A musicalidade é também densa nesse poema. Aliás, não
só nesse, mas em todos os poemas simbolistas, cujo lema é “a música antes de
tudo”. A aliteração, tão comum entre os escritores simbolistas, pode ser
observada com clareza aqui: “Fogem
fluidas, fluindo à fina flor dos fenos...”. Nota-se também a presença
proposital do eco: “Na messe, que
enlourece, estremece a quermesse...”. É bom ressaltar que, ao fazer uso
desses recursos, o escritor reforça a musicalidade dos versos.

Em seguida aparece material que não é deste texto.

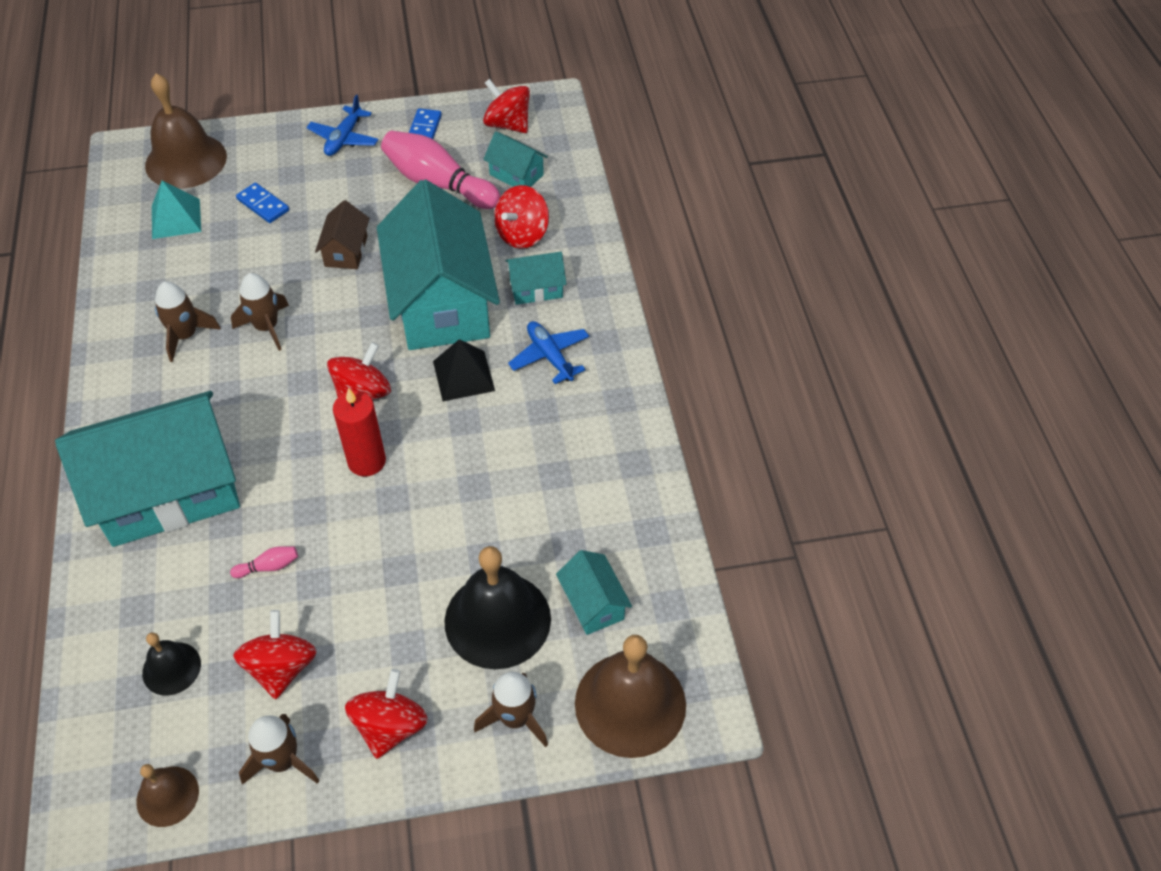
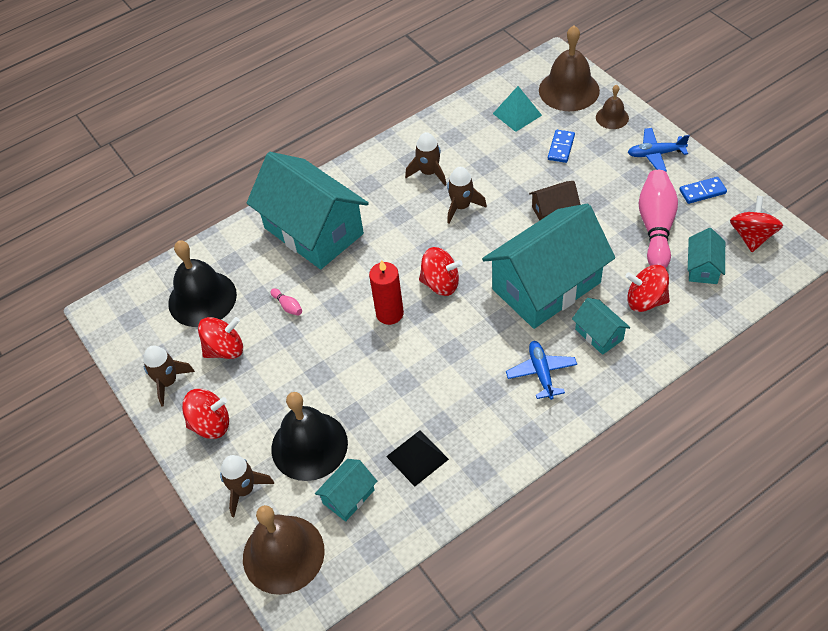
camera: 70 degrees right, 0 degrees up
(167, 796) = (128, 340): brown bell -> brown bell (612, 117)
(171, 668) = (202, 298): black bell -> black bell, size x1.90
(463, 375) = (491, 330): black pyramid -> black pyramid (417, 457)
(550, 356) = (541, 373): blue plane -> blue plane turned 45 degrees counterclockwise

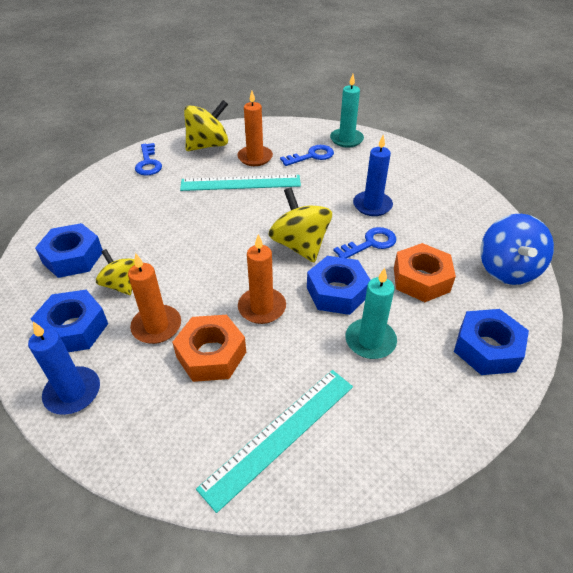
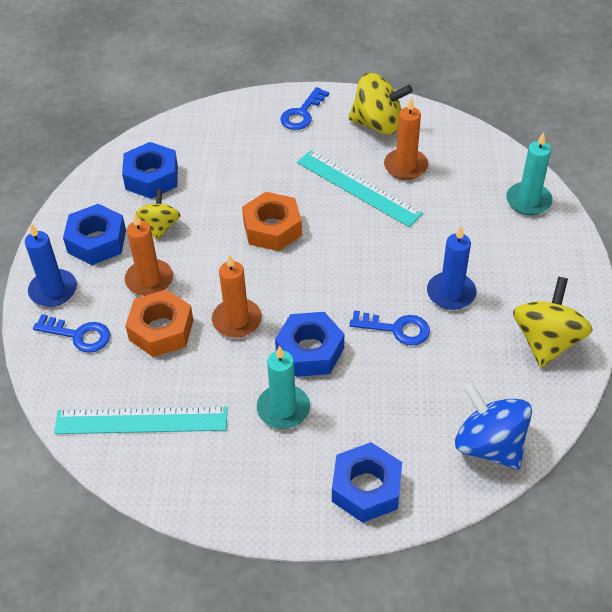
camera: 45 degrees right, 5 degrees up
(300, 245) = (333, 287): yellow spinning top -> yellow spinning top (546, 341)
(311, 156) = (464, 199): blue key -> blue key (78, 335)
(421, 279) = (395, 393): orange nut -> orange nut (272, 228)
(507, 269) = (489, 445): blue spinning top -> blue spinning top turned 90 degrees clockwise

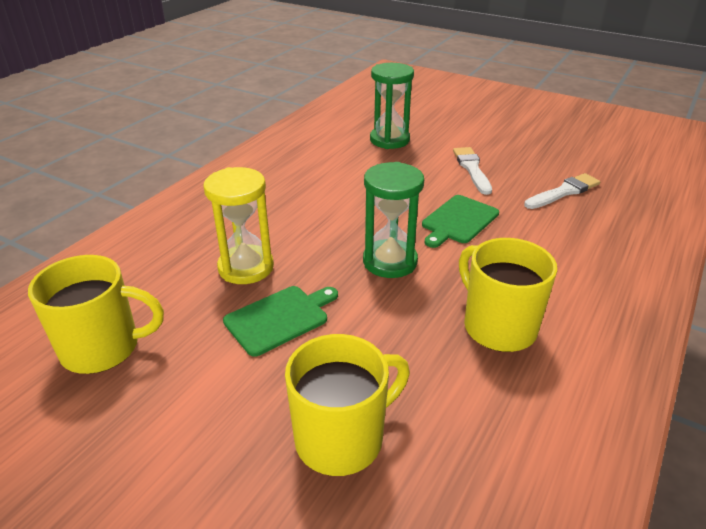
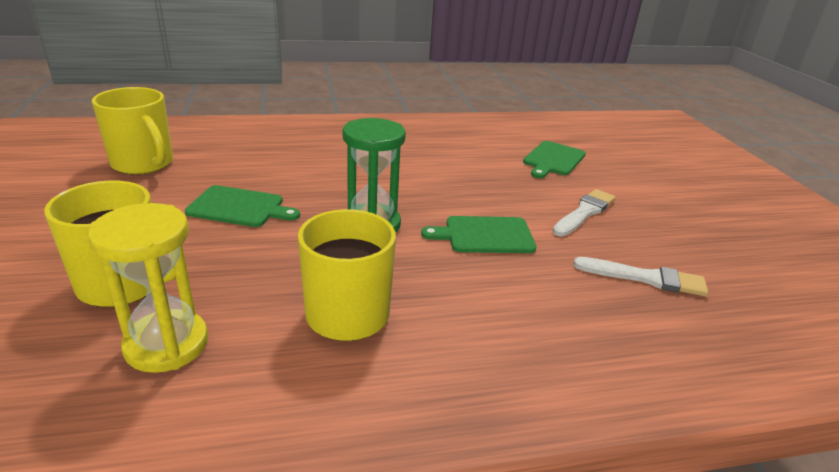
camera: 45 degrees right, 5 degrees down
(246, 267) = (283, 173): yellow hourglass -> yellow hourglass (167, 344)
(389, 140) = (553, 159): green hourglass -> green cutting board

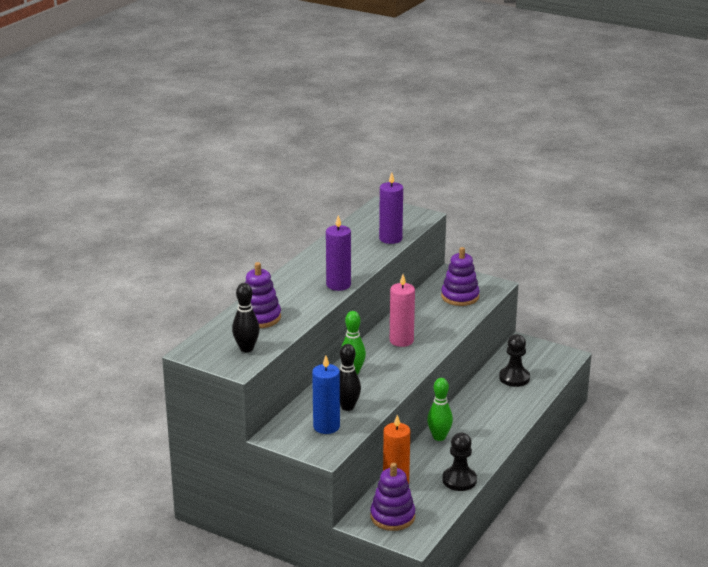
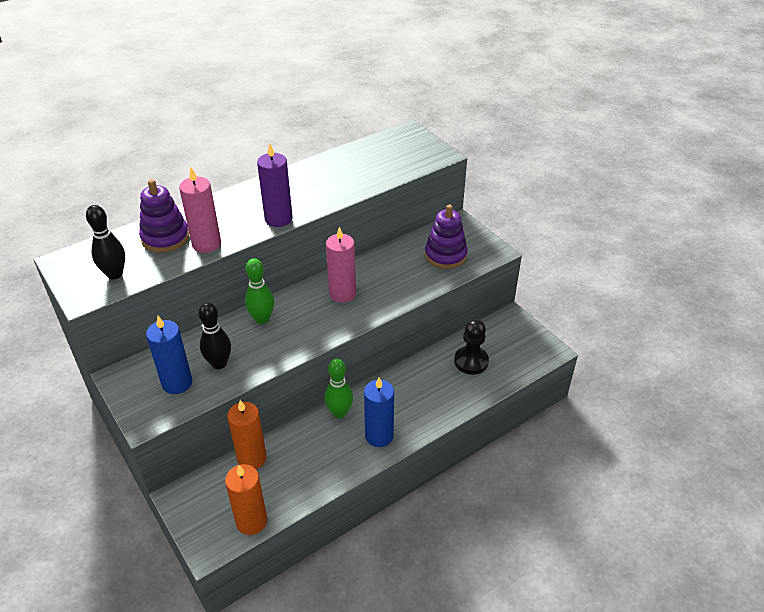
camera: 25 degrees right, 15 degrees up
(298, 313) = (206, 244): none -> pink candle
(390, 239) = (382, 175): purple candle -> none
(392, 517) = (214, 504): purple stacking toy -> none
(432, 517) = (251, 521): none -> orange candle
(459, 480) = (317, 480): black pawn -> none
(483, 442) = (379, 436): none -> blue candle

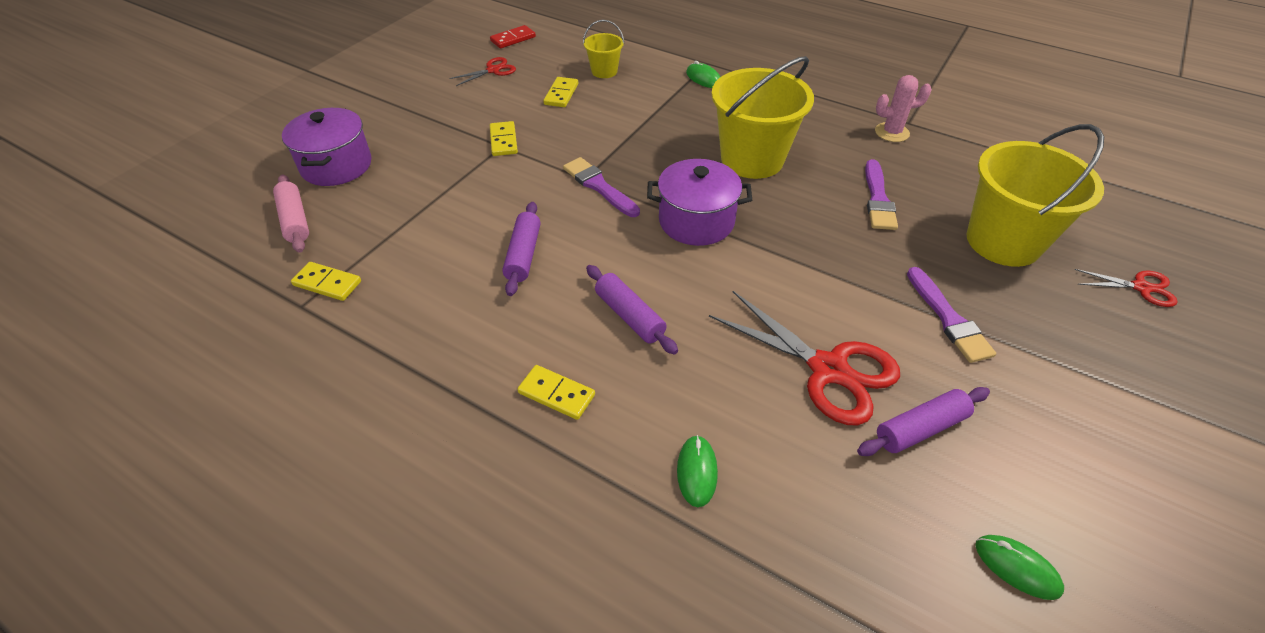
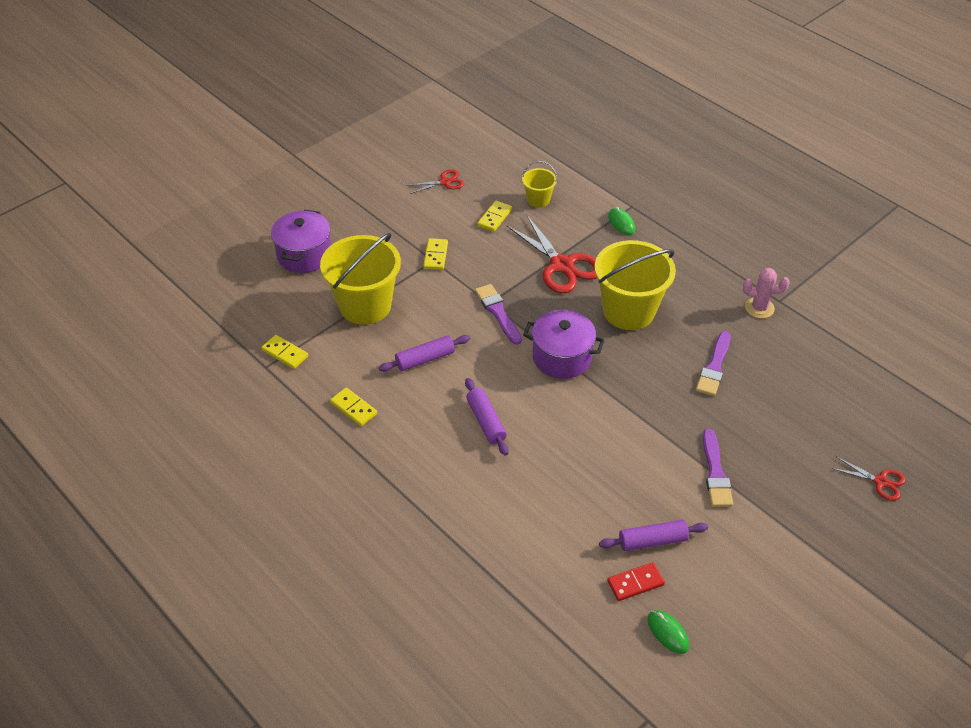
camera: 15 degrees right, 0 degrees up
(295, 220) = (269, 298): pink rolling pin -> none
(513, 39) = (470, 150): red domino -> red domino (635, 583)
(523, 255) = (425, 359): purple rolling pin -> purple rolling pin turned 45 degrees clockwise
(556, 394) = (420, 464): yellow domino -> yellow domino (353, 408)
(697, 472) = (493, 533): green mouse -> none
(828, 369) = (609, 489): red scissors -> red scissors (562, 265)
(1003, 241) = (795, 423): yellow bucket -> yellow bucket (365, 306)

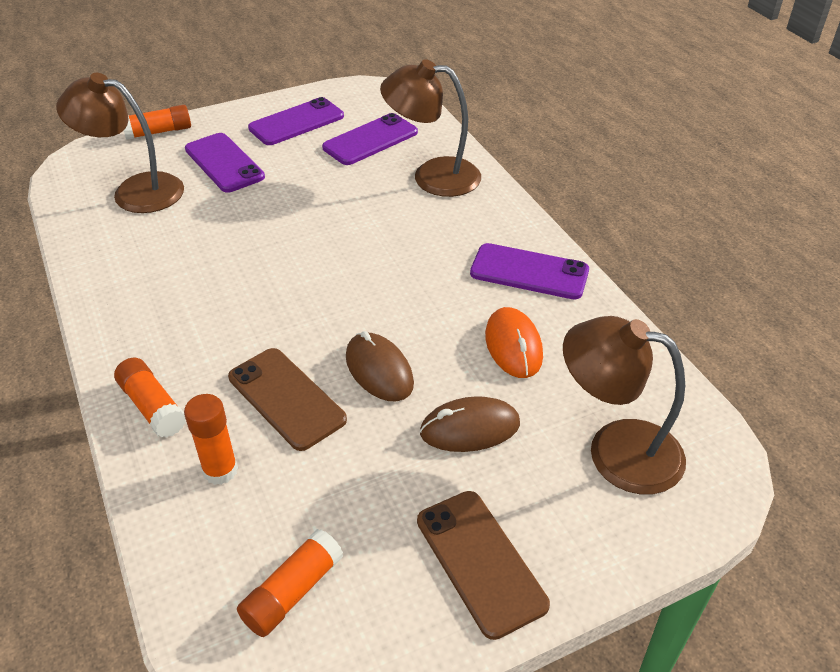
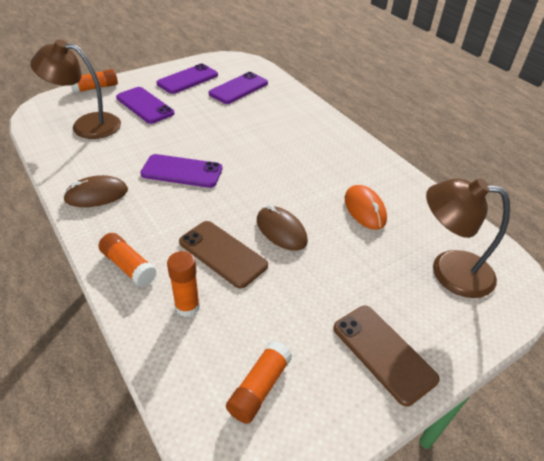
camera: 10 degrees left, 0 degrees up
(432, 176) = (284, 108): brown lamp -> none
(470, 428) = (351, 264): brown mouse -> brown mouse (96, 195)
(529, 272) = (361, 163): purple phone -> purple phone (182, 171)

O enfoque espiritualista da mulher, envolvida num
clima de sonho em que predomina o vago, o impreciso e o etéreo, também aparece
nesse poema. A mulher que habita o sonho do poeta é uma flor:
“Fogem fluidas, fluindo à fina flor dos
fenos...
Deixemos estes sons tão serenos e amenos,
Fujamos, Flor! à flor desses floridos feno...”.
Deixemos estes sons tão serenos e amenos,
Fujamos, Flor! à flor desses floridos feno...”.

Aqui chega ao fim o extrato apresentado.